Hatte Bernie etwas gesehen? Etwas gehört?

Tanner ging schnell und möglichst lautlos zur Schlafzimmertür, öffnete sie und trat ins Freie.

«Ich hab' mir schon gedacht, daß du auf sein könntest«, sagte Bernie, der in einem Liegestuhl saß und auf das Wasser im Pool blickte.»Dieser Abend war eine Katastrophe.«

«Da bin ich nicht so sicher.«

«Dann muß ich annehmen, daß du dein Hör- und Sehvermögen verloren hast.
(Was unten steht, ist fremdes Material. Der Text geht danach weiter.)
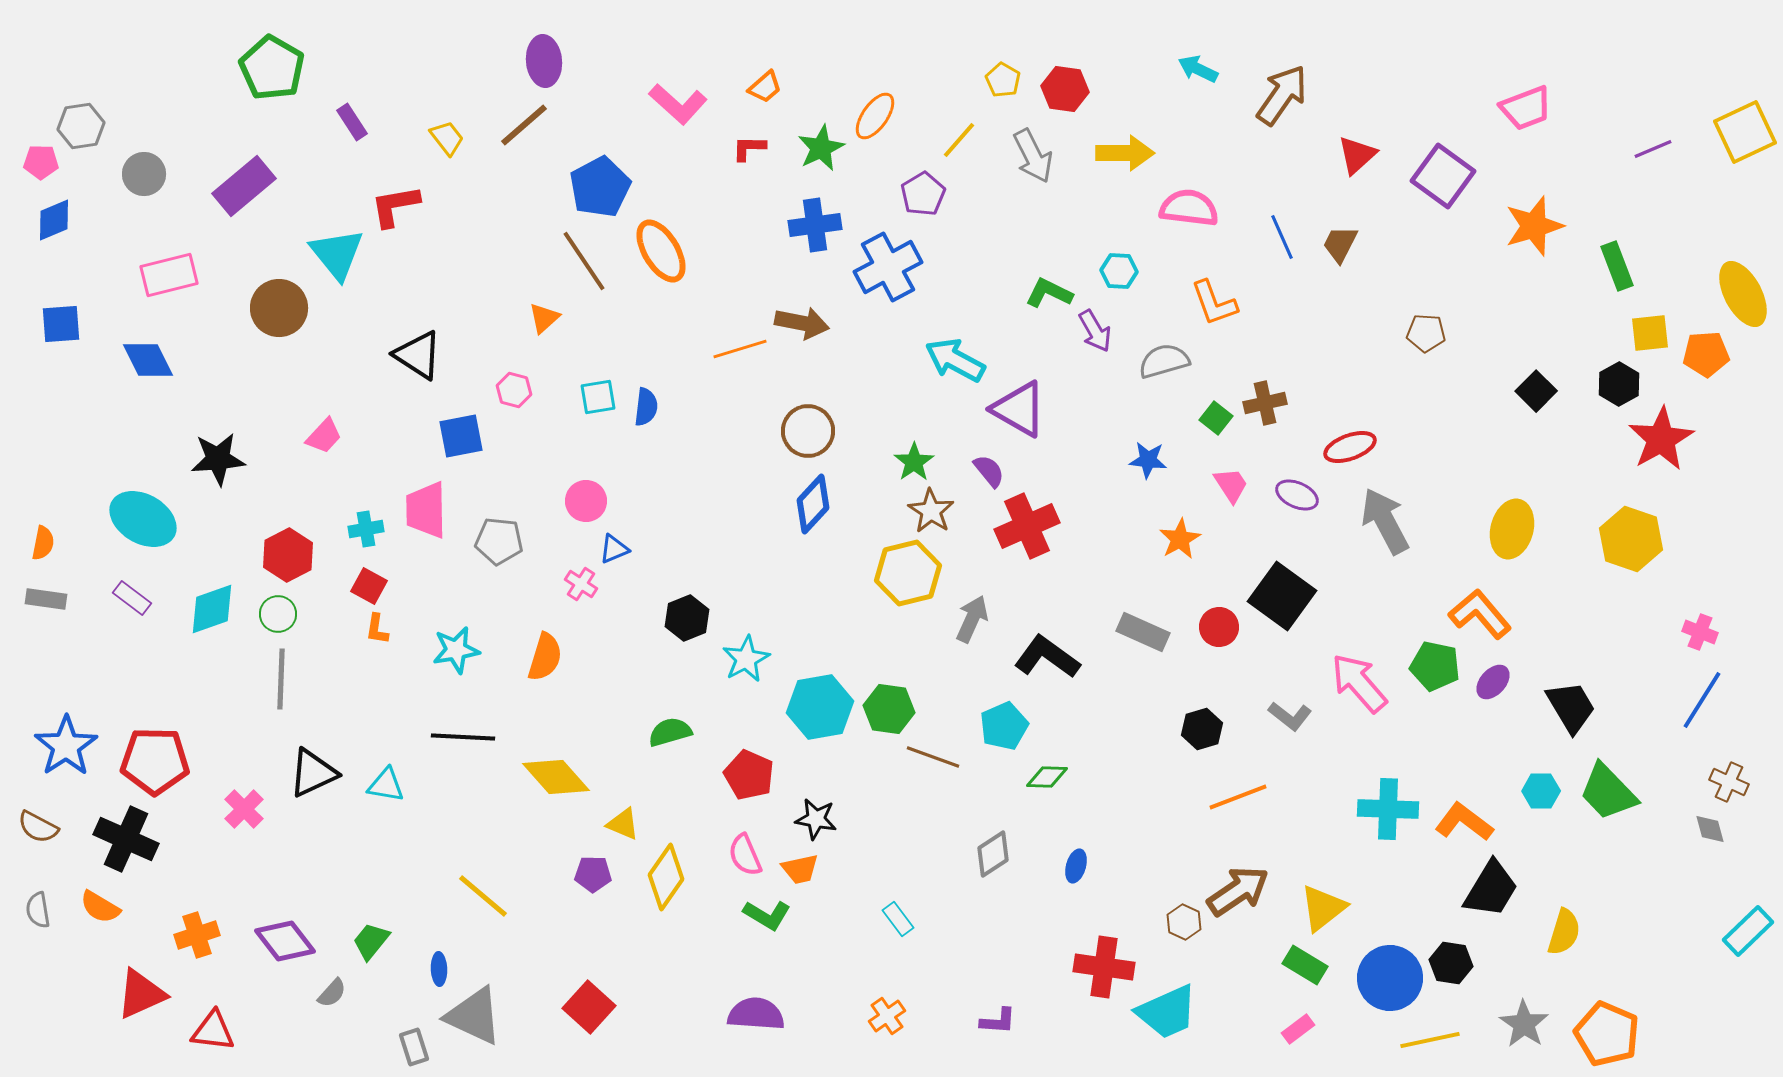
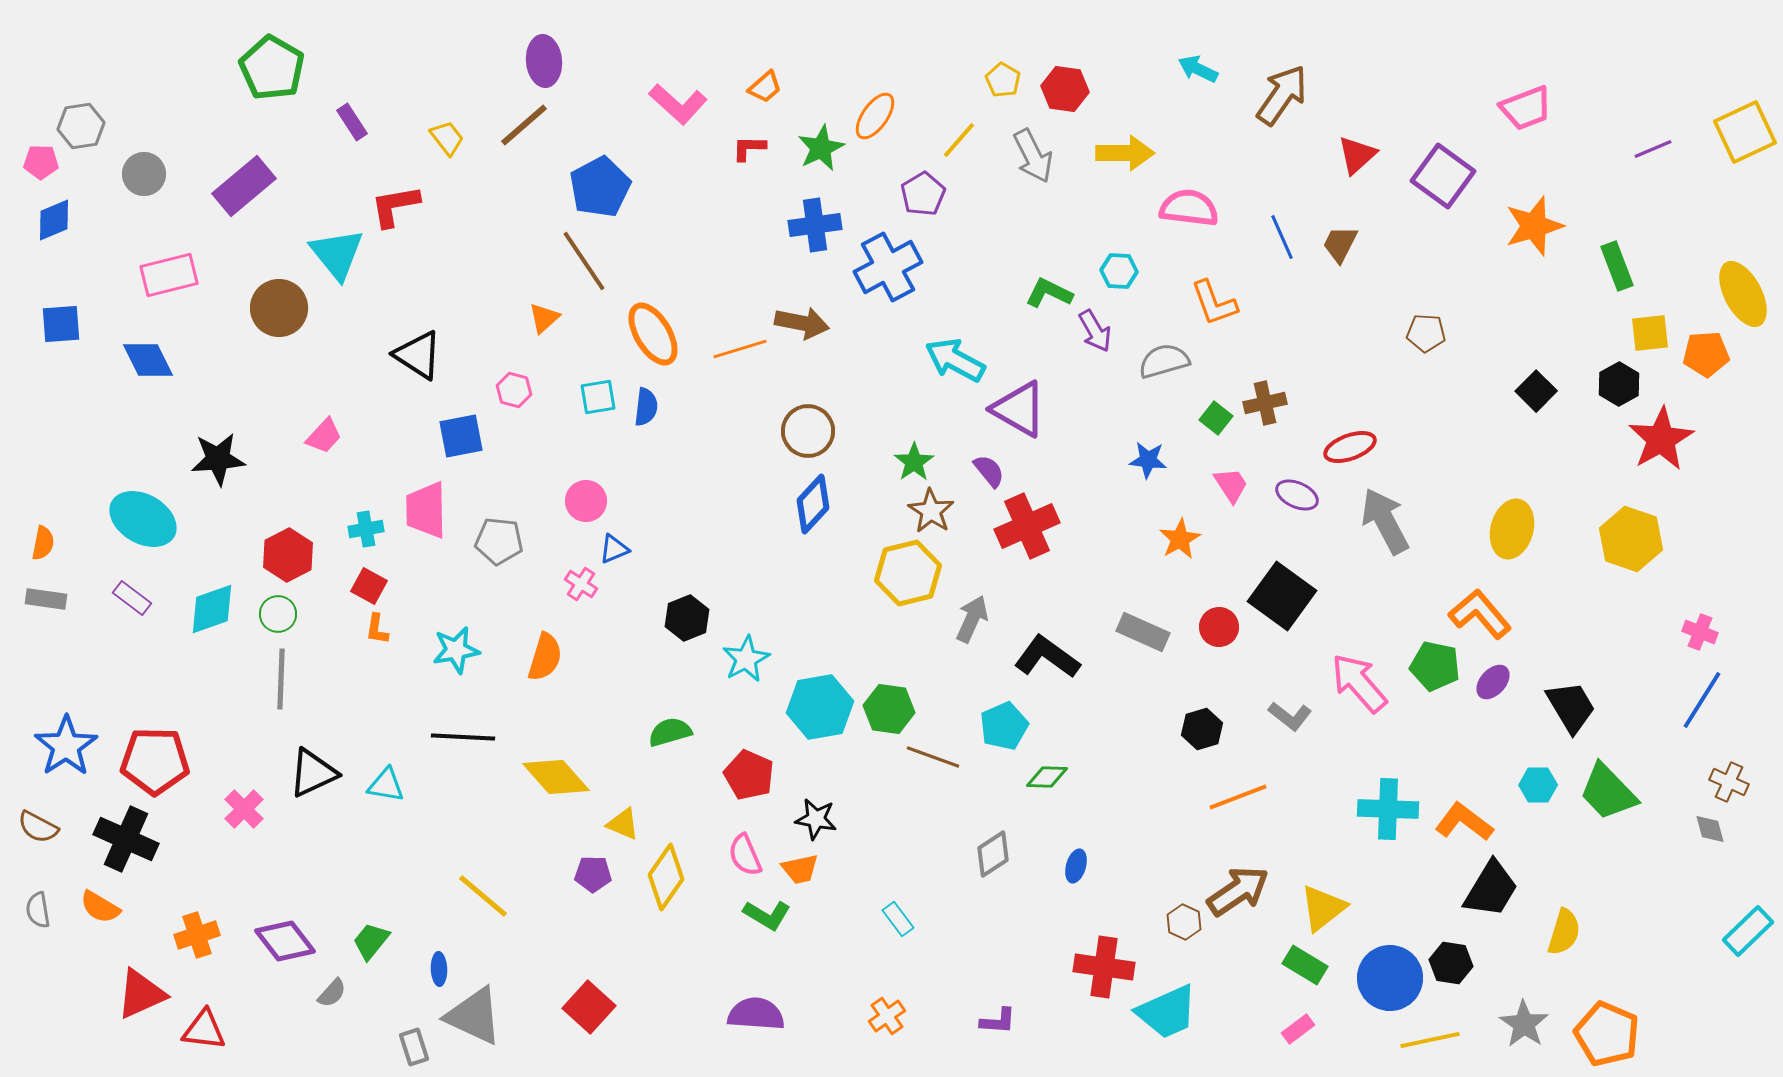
orange ellipse at (661, 251): moved 8 px left, 83 px down
cyan hexagon at (1541, 791): moved 3 px left, 6 px up
red triangle at (213, 1031): moved 9 px left, 1 px up
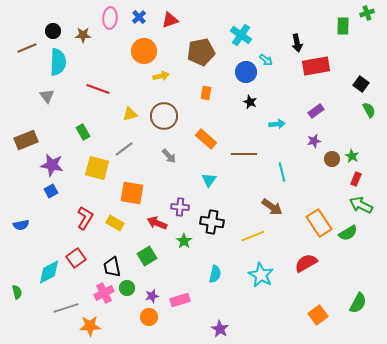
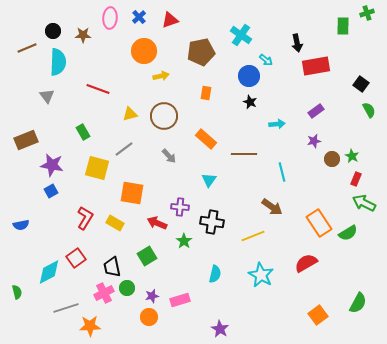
blue circle at (246, 72): moved 3 px right, 4 px down
green arrow at (361, 205): moved 3 px right, 2 px up
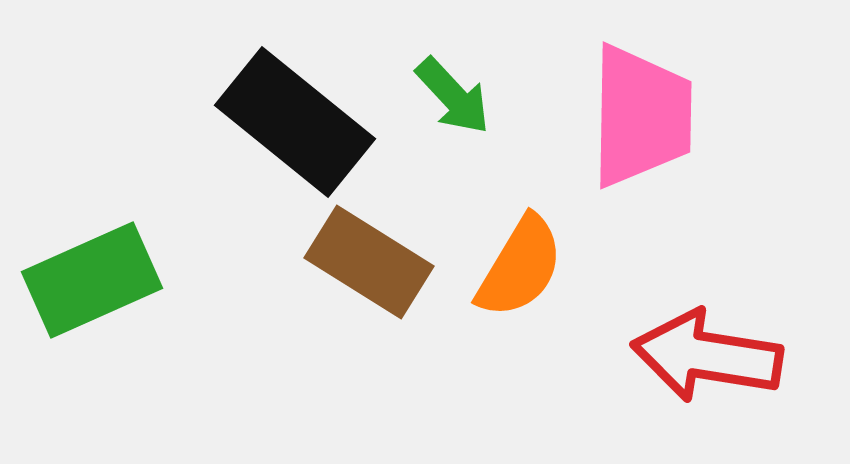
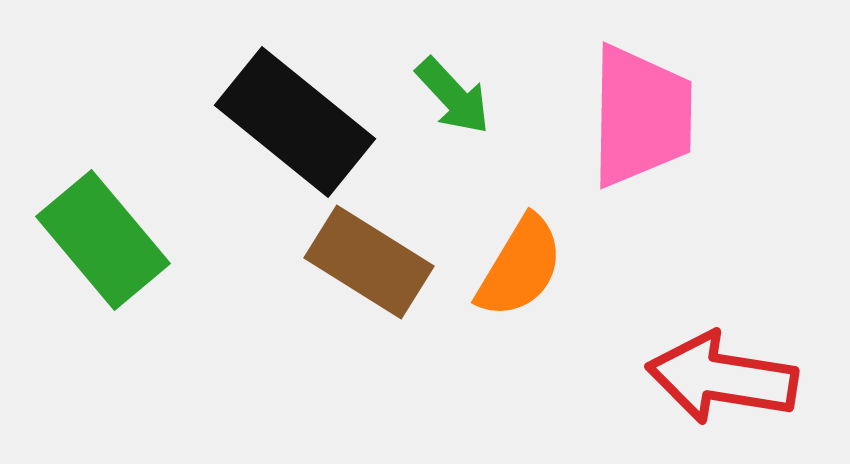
green rectangle: moved 11 px right, 40 px up; rotated 74 degrees clockwise
red arrow: moved 15 px right, 22 px down
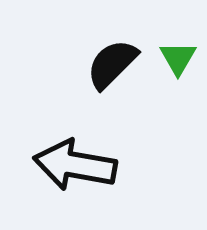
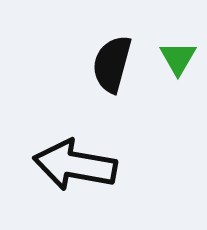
black semicircle: rotated 30 degrees counterclockwise
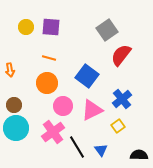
Das war eine nasse Nacht in Malibu. Wenn wir alle Messer gehabt hätten, würde dieser Pool jetzt rot sein.«»Deine Hollywood-Mentalität macht wieder einmal Überstunden. «Tanner setzte sich neben ihn.

«Ich bin Schriftsteller. Ich beobachte und destilliere.«

«Ich glaube, du hast unrecht«, sagte Tanner.»Dick hatte geschäftliche Sorgen; das hat er mir gesagt. Joe hat sich betrunken. Na und?«

Osterman schwang die Beine von der Fußstütze und setzte sich vor.»Du fragst dich, was ich hier mache. Das war so etwas wie eine Eingebung, ein Instinkt. Ich dachte, du würdest vielleicht herunterkommen. Du hast auch nicht so ausgesehen, als könntest du schlafen, ebensowenig wie ich.«

«Jetzt machst du mich neugierig.«

«Keine Witze bitte. Es ist höchste Zeit, daß wir miteinander reden.«

«Worüber?«

Osterman stand auf und stellte sich neben Tanner. Er zündete sich am Stummel der letzten eine frische Zigarette an.»Was wünschst du dir am meisten? Ich meine, für dich und deine Familie?«

Tanner konnte nicht glauben, daß er richtig gehört hatte. Osterman hatte mit der abgedroschensten Einleitung angefangen, die man sich vorstellen konnte. Trotzdem antwortete er, als nähme er die Frage ernst.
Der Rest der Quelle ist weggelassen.